- _SOURCE EXTRACT_
━━━━━━

Given the limitations of current diagnostic methods, and of existing methods for molecular VOC analysis by gas chromatography-mass spectroscopy (GC-MS), the team reasoned that integrating multiple existing approaches might lead to better diagnosis, provide new insights into the underlying disease pathology, and point to a way of developing machine olfaction-based urinary screening and diagnosis. “Rather than rely solely on one method (canine detection, volatilomics, urinary microbiota profiling) to improve diagnostic efficacy, in this pilot study, we sought to combine the strengths of each to create new insight into how further integrative diagnostic developments can be made,” they wrote.
To do this, the team simultaneously submitted urine samples of patients either with or without biopsy-proven prostate cancer, for detection by trained canine olfaction, identification of VOCs using GC-MS analysis, and microbiota profiling.
The researchers trained two dogs to detect aggressive prostate cancer from the urine samples. These dogs showed 71% sensitivity (ability to identify truly positive cases) and 70–76% specificity (ability to correctly identify negative cases) in detecting prostate cancer with a Gleason score of 9, indicating highly aggressive disease.

━━━━━━

- _INPUT DATA_

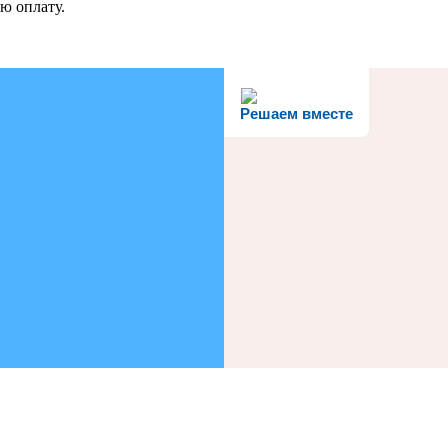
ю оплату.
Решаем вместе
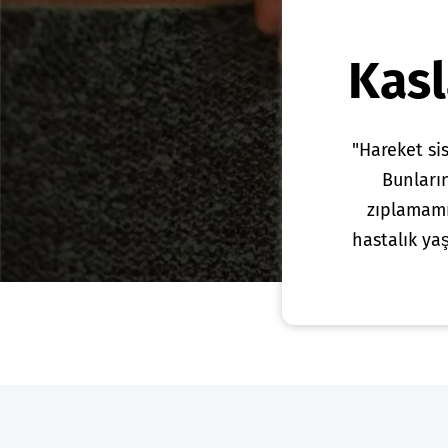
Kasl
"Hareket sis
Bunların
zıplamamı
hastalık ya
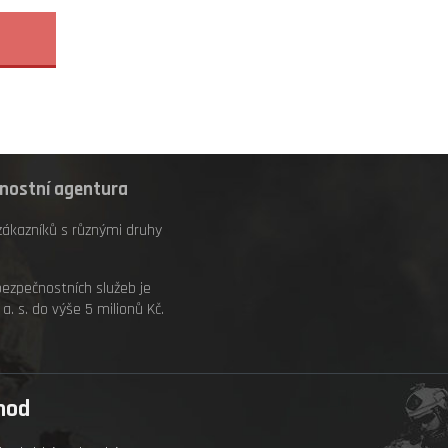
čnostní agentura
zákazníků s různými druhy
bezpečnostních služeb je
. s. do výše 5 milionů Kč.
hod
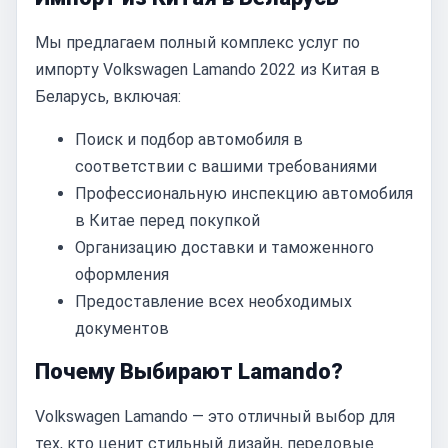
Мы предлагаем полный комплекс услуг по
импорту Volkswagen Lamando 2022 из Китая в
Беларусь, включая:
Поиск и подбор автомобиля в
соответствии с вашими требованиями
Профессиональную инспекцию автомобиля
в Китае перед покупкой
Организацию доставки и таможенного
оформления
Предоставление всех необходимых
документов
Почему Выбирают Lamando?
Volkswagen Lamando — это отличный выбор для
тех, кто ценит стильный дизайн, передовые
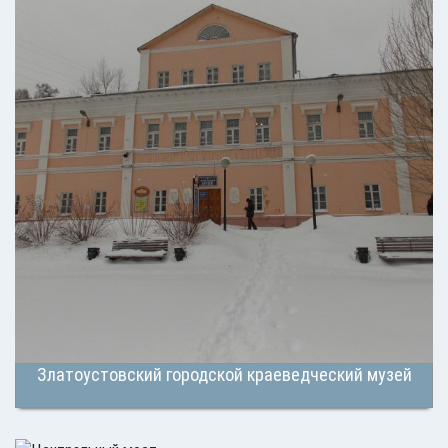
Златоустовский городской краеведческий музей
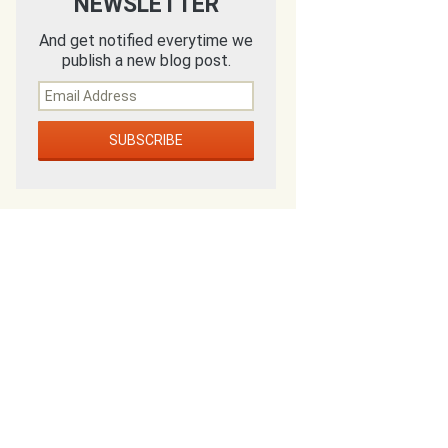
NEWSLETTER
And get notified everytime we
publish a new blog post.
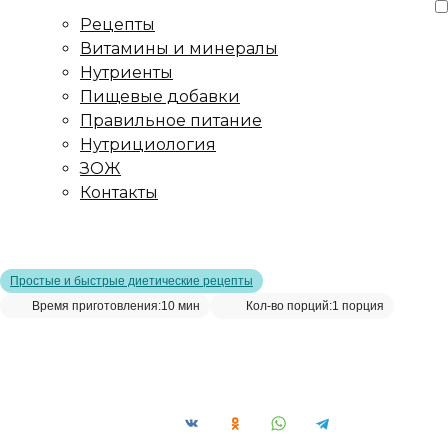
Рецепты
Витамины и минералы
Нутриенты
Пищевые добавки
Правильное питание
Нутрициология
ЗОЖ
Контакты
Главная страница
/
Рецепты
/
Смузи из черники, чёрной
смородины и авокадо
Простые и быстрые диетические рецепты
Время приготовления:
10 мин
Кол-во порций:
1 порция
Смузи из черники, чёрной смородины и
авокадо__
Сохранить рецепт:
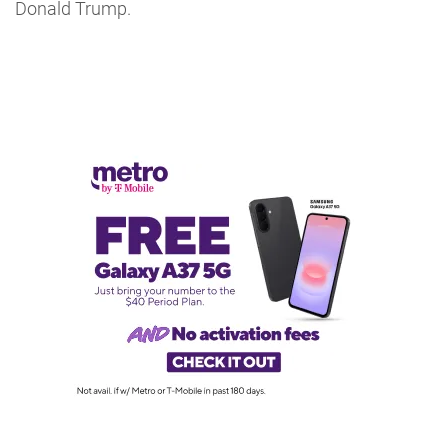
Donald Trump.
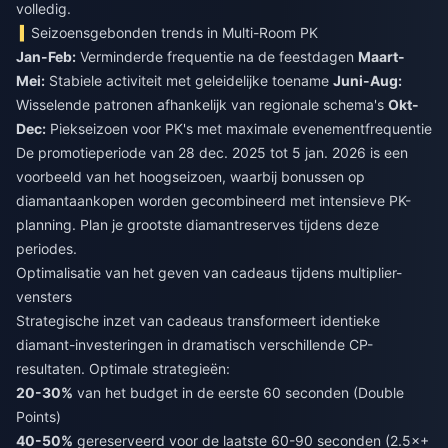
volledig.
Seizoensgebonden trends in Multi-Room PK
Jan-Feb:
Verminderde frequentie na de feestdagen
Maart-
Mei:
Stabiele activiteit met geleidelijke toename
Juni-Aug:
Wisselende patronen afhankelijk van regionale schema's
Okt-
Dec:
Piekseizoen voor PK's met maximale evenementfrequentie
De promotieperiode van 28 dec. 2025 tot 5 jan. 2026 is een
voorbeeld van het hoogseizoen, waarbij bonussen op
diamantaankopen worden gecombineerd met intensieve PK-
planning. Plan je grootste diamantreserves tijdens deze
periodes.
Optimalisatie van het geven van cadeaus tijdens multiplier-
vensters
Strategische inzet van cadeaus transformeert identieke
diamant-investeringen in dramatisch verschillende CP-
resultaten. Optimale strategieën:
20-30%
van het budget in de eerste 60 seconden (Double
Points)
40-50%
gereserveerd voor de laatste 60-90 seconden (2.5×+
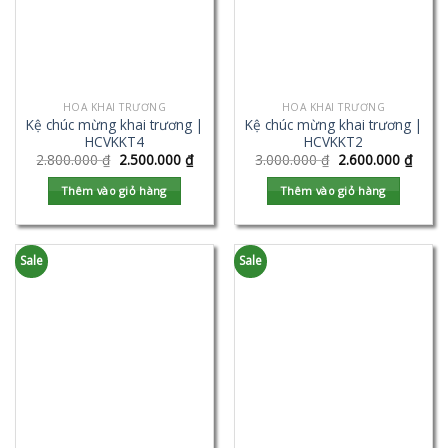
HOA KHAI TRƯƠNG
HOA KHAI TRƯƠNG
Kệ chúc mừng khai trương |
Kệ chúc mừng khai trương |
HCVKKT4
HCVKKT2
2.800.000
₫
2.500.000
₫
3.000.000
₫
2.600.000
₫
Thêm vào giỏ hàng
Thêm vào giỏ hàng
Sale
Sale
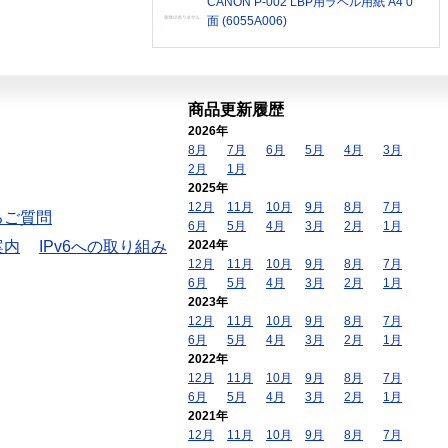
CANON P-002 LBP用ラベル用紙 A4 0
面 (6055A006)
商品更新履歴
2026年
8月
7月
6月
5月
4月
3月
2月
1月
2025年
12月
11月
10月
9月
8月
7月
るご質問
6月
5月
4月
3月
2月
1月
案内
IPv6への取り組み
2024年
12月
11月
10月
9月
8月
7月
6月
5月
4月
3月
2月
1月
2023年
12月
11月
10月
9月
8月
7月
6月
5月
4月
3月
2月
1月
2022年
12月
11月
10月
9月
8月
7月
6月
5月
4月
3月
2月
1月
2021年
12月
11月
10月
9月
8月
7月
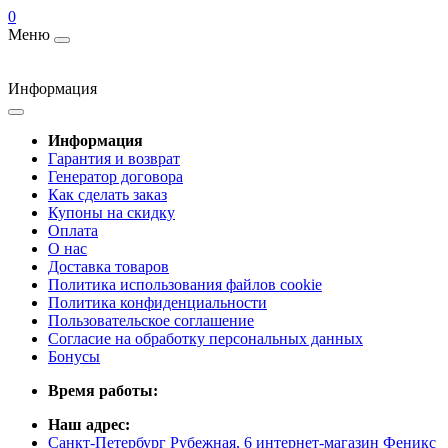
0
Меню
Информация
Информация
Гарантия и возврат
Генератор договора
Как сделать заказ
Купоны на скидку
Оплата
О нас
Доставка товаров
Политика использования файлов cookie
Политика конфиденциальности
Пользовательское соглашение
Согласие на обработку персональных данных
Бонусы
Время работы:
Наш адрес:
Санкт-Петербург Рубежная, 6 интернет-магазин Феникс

━━━━━━

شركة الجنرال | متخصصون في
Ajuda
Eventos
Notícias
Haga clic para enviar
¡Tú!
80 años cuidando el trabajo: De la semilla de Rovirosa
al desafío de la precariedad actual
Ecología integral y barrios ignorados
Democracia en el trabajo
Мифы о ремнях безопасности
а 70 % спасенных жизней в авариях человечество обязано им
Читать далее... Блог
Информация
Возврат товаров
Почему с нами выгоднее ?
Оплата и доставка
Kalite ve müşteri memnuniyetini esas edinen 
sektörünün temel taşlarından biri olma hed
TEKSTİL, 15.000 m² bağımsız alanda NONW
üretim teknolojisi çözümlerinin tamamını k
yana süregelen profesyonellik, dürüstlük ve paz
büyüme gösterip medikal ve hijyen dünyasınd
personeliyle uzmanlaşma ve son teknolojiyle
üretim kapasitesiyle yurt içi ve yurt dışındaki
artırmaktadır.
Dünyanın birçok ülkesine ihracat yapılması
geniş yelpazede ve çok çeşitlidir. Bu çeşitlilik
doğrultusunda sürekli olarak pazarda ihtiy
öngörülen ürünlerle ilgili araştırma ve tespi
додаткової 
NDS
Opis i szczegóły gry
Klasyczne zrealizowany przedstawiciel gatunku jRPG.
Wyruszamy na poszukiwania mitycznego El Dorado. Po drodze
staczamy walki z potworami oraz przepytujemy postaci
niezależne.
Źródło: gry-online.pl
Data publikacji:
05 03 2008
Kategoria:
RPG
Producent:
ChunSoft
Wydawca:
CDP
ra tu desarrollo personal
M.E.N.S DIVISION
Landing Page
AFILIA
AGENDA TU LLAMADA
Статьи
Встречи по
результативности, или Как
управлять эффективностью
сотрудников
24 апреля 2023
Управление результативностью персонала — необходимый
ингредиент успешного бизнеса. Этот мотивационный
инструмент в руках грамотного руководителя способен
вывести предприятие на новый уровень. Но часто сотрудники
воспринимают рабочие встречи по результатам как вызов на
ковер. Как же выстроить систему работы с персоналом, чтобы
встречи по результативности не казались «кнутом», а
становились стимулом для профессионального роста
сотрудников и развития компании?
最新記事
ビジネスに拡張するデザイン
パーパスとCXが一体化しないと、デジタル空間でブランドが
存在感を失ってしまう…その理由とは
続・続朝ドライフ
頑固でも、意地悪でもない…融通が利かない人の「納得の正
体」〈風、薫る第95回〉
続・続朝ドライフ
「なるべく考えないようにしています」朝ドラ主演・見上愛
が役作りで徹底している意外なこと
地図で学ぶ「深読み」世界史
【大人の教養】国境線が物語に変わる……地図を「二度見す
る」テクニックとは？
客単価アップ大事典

━━━━━━

- _EXERCISE REQUIREMENTS_
1 – Using the prostate cancer passage, answer these:
(a) Which three methods did the team combine?
(b) How many dogs were trained to detect aggressive prostate cancer?
(c) What sensitivity did the dogs show?
2 – Reproduce the prostate cancer passage word for word from "To do this, the" to "highly aggressive disease.".
Rely only on the prostate cancer passage, not on the items.

- _YOUR WRITTEN ANSWERS_
1 –
(a) Canine detection, volatilomics, and urinary microbiota profiling
(b) Two
(c) 71%

2 –
To do this, the team simultaneously submitted urine samples of patients either with or without biopsy-proven prostate cancer, for detection by trained canine olfaction, identification of VOCs using GC-MS analysis, and microbiota profiling.
The researchers trained two dogs to detect aggressive prostate cancer from the urine samples. These dogs showed 71% sensitivity (ability to identify truly positive cases) and 70–76% specificity (ability to correctly identify negative cases) in detecting prostate cancer with a Gleason score of 9, indicating highly aggressive disease.